TO DO :: Write the records out exactly, so that no picture remains in the copy.

DATA FOR PROCESSING ::
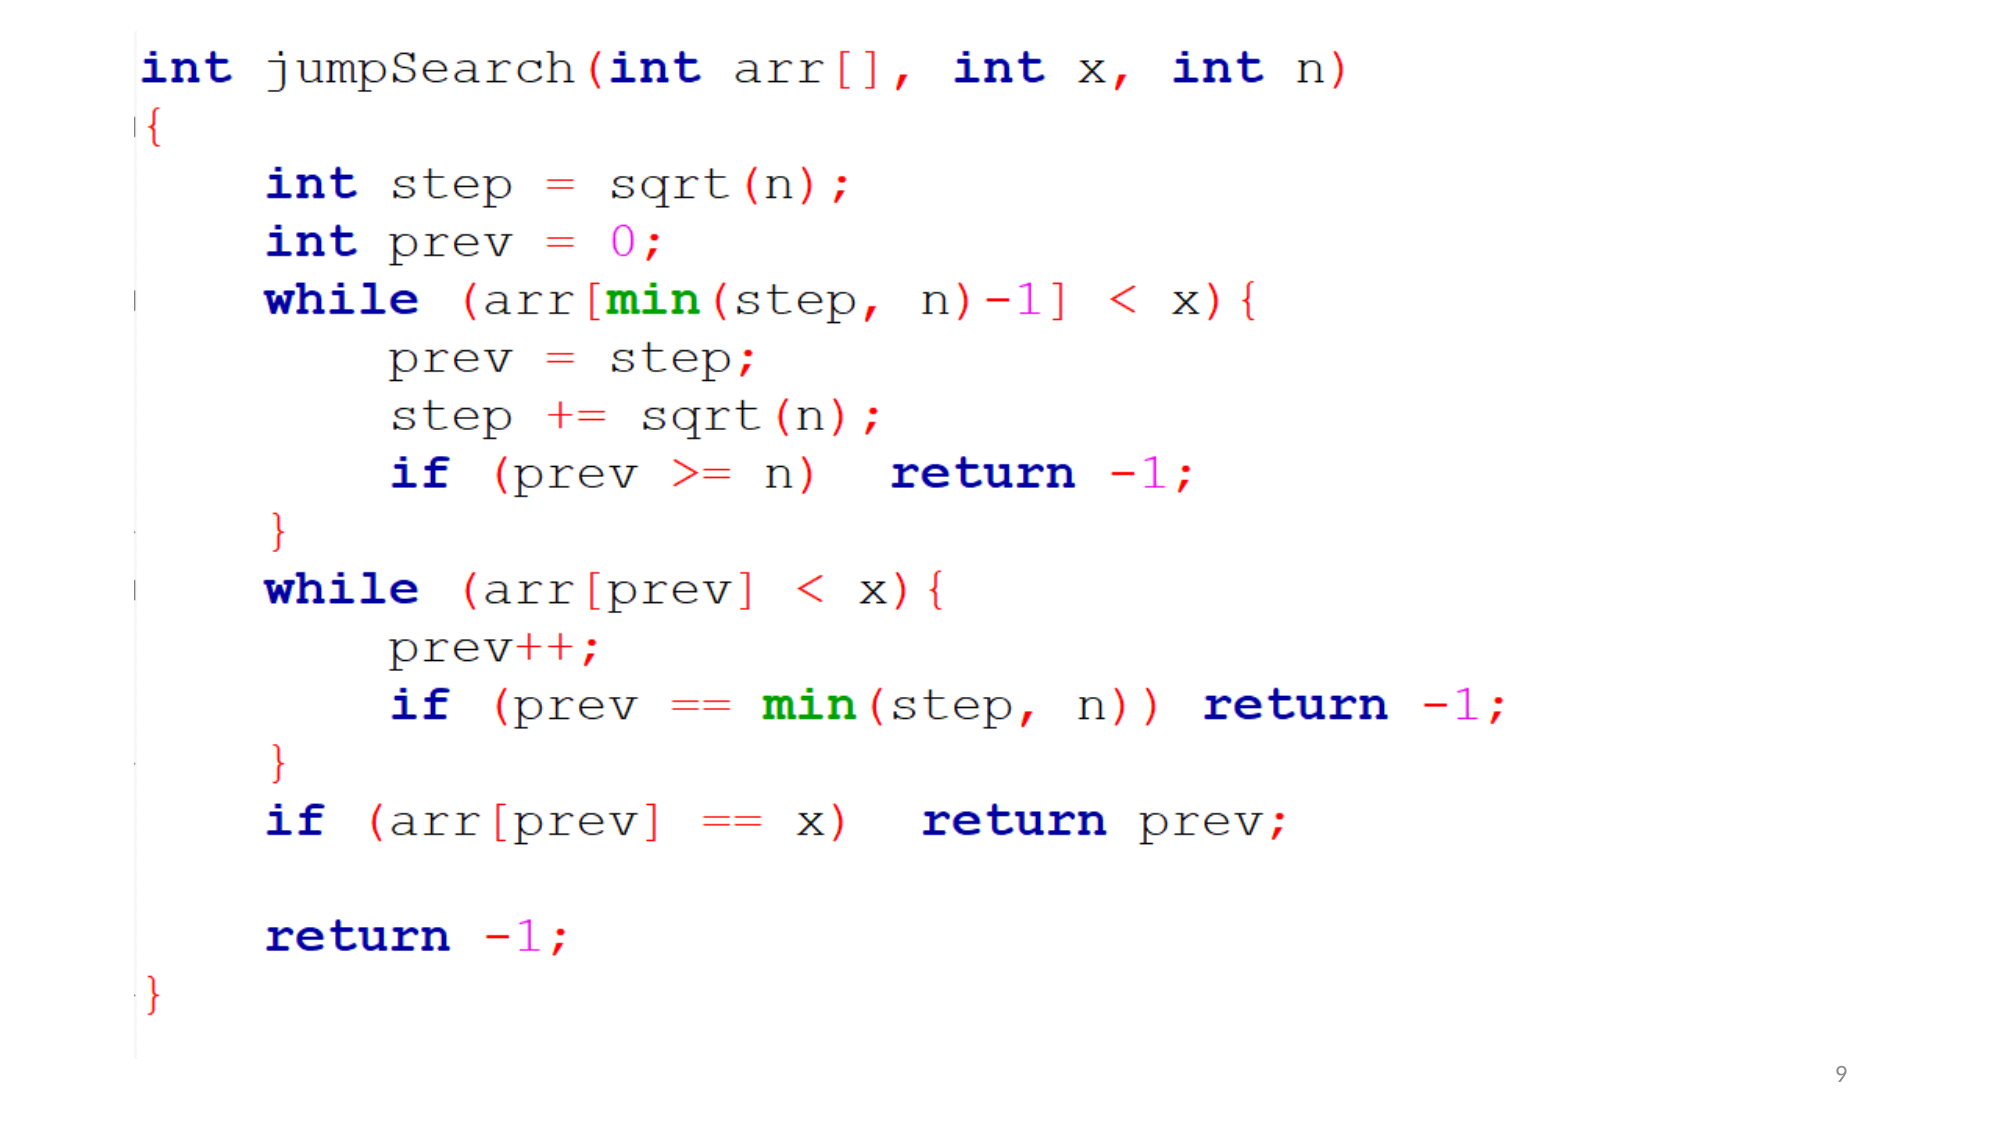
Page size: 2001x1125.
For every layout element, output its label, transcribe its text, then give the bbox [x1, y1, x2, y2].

slide_number 9 [1412, 1042, 1863, 1103]
picture [134, 31, 1580, 1059]
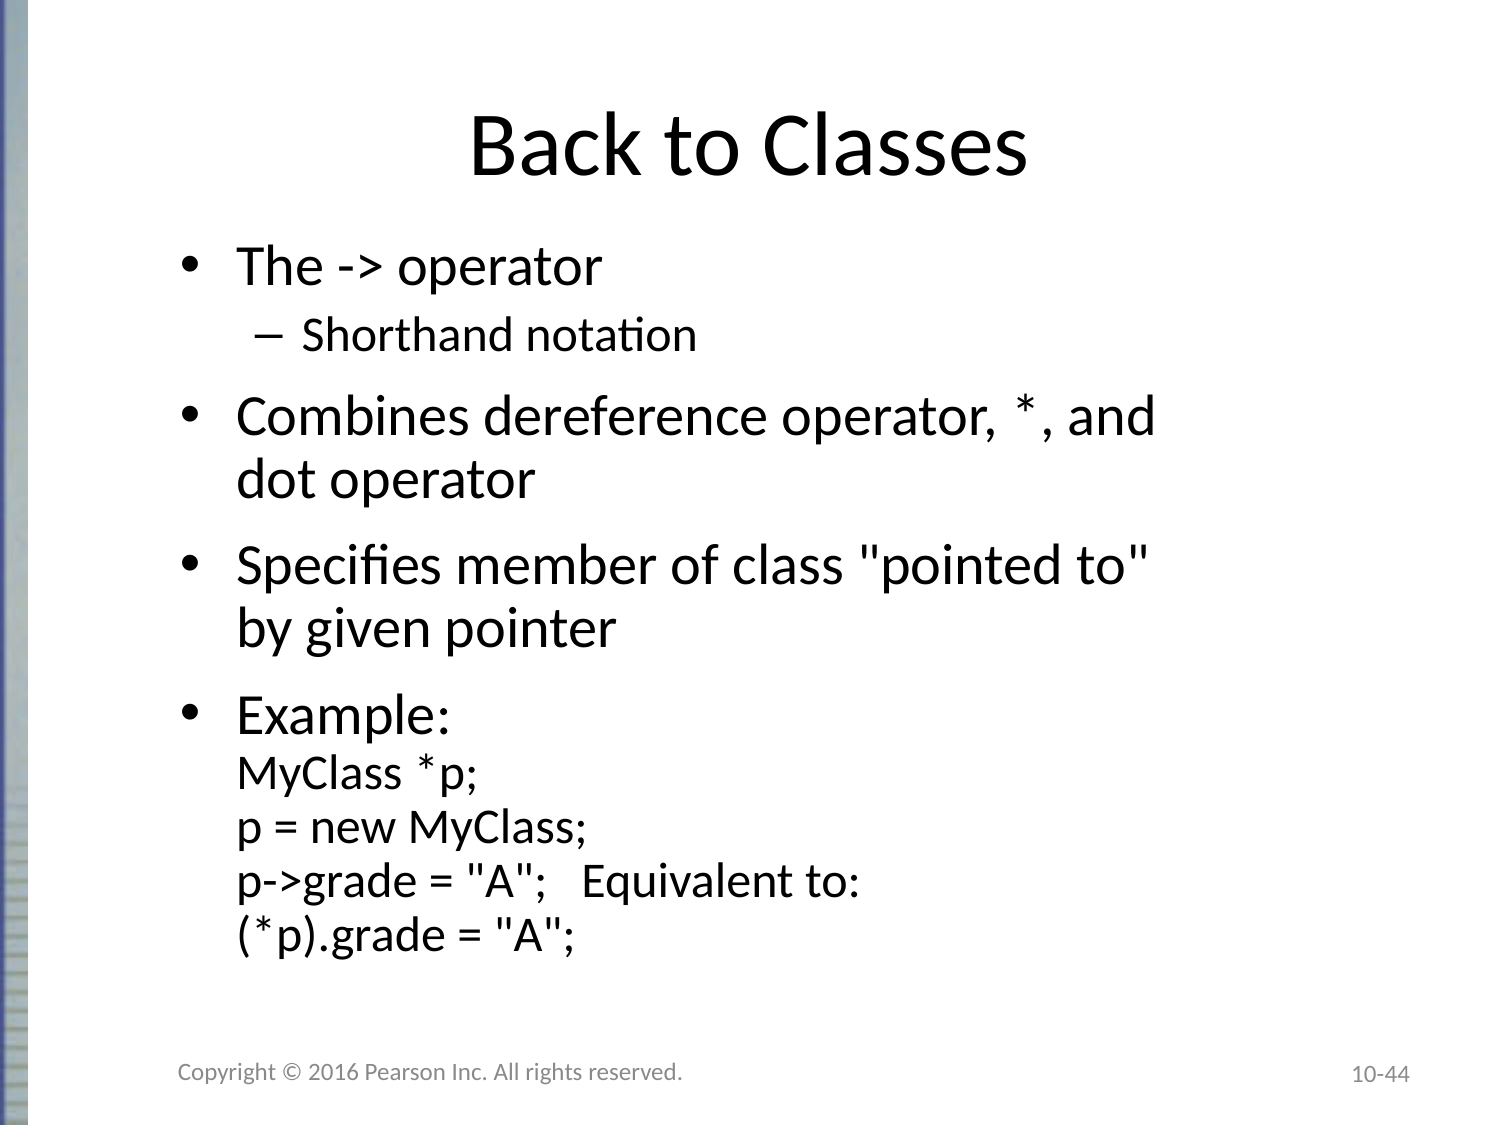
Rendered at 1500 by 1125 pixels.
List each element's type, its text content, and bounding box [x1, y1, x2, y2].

title Back to Classes [75, 45, 1425, 233]
list The -> operator Shorthand notation Combines dereference operator, *, and dot operator Specifies member of class "pointed to" by given pointer Example: MyClass *p; p = new MyClass; p->grade = "A"; Equivalent to: (*p).grade = "A"; [164, 227, 1447, 991]
slide_number 10-44 [1074, 1042, 1425, 1103]
picture [0, 0, 28, 1125]
footer Copyright © 2016 Pearson Inc. All rights reserved. [75, 1040, 788, 1100]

RESULT ::
Page size: 2001x1125.
For every layout element, output its label, transcribe its text, then give the bbox [x1, y1, x2, y2].

slide_number 9 [1412, 1042, 1863, 1103]
picture [134, 31, 1580, 1059]
Rendered at 1500 by 1125 pixels.
List each element's type, its text content, and bounding box [x1, y1, x2, y2].

title Back to Classes [75, 45, 1425, 233]
list The -> operator Shorthand notation Combines dereference operator, *, and dot operator Specifies member of class "pointed to" by given pointer Example: MyClass *p; p = new MyClass; p->grade = "A"; Equivalent to: (*p).grade = "A"; [164, 227, 1447, 991]
slide_number 10-44 [1074, 1042, 1425, 1103]
picture [0, 0, 28, 1125]
footer Copyright © 2016 Pearson Inc. All rights reserved. [75, 1040, 788, 1100]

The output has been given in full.